**Provided text:**
Content starts

# Are There Any Braun Digital Watch Fans Out There?



## Jack G (Apr 7, 2008)

Hello guys,

The two digital watches (Braun DW20 & Braun DW30) produced by Braun in 1977/1978 started off my digital watch collection in 1998.

This was pre e*ay days and hunting down watches was very difficult but I did eventually manage to buy the complete set of Braun digitals - a silver and black version of each model.

Over the past ten years I have owned many other LCD watches such as Omega, Heuer, Longines etc. but my digital collection is now long gone except for the Braun's, a Heuer Kentucky LCD and an Omega Seamaster LCD which I still have and regularly wear -plus a NOS Heuer Manhattan which has never been worn!

The forum seems to have covered nearly all brands of digital watches but never the two Braun models.

Are there any other Braun digital watch fans out there ?

Jack


----------



## Stuart Davies (Jan 13, 2008)

Hello Jack - Perhaps you could post some pictures - see HERE for some tips on how to do this.


----------



## Jack G (Apr 7, 2008)

Hello Stuart and thanks for response.

I had to replace my computer two weeks ago and cannot download the Camedia update I need to do pics because the download time on dial-up is in excess of 4 hours!!!!

I am going onto broadband (well overdue) and will post some pics as soon as I am up and running.

Jack


----------

Content ends

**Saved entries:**
Content starts

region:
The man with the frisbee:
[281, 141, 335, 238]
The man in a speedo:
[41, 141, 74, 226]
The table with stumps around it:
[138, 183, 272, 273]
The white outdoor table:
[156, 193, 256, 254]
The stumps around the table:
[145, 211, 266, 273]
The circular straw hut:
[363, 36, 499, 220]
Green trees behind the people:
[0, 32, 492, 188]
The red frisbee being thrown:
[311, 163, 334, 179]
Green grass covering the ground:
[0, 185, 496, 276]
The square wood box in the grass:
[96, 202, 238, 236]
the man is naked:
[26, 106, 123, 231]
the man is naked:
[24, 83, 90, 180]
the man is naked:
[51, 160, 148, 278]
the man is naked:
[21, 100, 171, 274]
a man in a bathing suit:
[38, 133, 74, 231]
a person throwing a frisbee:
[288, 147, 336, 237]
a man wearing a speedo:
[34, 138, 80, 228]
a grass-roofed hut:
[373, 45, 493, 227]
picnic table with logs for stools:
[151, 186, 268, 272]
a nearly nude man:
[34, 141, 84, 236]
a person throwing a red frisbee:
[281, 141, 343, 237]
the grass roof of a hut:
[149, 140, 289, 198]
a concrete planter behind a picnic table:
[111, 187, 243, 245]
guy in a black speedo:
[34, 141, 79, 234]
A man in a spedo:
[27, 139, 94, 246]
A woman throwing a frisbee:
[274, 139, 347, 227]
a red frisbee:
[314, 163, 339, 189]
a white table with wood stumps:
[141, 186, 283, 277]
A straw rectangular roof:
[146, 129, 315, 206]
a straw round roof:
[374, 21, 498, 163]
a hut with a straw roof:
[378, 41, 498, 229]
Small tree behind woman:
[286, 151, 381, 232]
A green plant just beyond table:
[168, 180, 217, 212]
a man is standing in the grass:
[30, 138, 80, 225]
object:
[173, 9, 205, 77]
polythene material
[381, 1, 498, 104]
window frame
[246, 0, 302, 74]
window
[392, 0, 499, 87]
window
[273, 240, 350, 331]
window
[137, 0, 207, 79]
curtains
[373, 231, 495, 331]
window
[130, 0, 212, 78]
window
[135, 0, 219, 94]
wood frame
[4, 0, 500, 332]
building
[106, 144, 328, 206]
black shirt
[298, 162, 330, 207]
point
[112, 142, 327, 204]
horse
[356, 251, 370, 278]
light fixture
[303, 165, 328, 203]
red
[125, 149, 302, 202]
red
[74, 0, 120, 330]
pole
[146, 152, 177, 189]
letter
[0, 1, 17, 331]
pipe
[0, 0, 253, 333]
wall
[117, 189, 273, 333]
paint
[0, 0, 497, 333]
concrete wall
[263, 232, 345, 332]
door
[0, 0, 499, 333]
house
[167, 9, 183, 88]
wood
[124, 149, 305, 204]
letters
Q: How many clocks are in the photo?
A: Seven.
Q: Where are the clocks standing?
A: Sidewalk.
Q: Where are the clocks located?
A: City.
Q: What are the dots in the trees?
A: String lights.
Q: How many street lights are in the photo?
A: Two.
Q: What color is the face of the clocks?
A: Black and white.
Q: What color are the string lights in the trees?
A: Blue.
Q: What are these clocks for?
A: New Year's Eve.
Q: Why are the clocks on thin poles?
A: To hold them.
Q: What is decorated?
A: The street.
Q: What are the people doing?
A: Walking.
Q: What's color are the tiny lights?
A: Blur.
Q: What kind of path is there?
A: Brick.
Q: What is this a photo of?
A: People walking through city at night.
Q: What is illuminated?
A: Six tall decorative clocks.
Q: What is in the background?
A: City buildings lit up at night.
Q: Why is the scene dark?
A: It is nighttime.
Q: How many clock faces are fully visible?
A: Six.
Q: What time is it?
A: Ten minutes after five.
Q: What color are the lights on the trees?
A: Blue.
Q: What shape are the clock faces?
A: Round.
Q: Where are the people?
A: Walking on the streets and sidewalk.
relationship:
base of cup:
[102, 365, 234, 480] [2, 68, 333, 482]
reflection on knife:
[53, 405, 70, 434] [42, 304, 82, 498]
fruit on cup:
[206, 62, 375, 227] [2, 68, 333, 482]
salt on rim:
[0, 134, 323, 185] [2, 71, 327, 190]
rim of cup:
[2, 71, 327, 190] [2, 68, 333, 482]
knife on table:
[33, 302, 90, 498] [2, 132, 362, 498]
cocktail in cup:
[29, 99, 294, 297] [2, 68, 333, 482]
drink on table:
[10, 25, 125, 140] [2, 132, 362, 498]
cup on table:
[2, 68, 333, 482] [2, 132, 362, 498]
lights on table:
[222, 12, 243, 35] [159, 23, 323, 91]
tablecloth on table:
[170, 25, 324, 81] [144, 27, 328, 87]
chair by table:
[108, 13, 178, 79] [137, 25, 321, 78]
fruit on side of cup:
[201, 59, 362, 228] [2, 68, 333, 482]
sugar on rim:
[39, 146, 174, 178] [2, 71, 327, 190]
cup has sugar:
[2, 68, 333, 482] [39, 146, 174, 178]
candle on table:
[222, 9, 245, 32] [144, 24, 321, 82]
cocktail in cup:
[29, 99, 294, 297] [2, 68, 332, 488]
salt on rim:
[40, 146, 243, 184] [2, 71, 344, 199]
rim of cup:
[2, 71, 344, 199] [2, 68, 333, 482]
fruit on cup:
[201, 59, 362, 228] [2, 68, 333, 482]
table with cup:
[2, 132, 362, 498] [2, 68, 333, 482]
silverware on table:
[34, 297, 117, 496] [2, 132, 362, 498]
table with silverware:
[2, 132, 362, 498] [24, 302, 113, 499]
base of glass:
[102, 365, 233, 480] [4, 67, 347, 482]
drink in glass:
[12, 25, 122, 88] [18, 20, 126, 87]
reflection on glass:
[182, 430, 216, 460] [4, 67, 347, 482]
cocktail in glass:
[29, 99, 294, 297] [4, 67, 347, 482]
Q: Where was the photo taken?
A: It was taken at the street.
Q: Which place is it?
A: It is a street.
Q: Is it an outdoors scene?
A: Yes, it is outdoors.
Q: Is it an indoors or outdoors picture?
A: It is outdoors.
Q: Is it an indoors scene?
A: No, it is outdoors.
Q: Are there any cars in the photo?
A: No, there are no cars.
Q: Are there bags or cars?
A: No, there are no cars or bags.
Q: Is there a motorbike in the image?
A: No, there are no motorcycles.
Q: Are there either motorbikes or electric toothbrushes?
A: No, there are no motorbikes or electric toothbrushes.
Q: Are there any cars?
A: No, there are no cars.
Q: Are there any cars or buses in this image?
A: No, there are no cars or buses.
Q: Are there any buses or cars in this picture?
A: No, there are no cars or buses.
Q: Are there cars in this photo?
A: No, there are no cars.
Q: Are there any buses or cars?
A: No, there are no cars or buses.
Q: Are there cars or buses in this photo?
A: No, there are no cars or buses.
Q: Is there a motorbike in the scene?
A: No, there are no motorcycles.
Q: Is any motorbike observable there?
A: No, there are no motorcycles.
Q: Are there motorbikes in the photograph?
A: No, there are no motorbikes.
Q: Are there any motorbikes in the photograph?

Content ends

**Problem to solve:**
Answer these questions from the Braun watch thread:
1. In what year did Jack's digital watch collection begin?
2. What are the two Braun digital watch models named in the thread?
3. How long would the Camedia update take to download on dial-up?

**Finished task:**
1. 1998
2. Braun DW20 and Braun DW30
3. More than 4 hours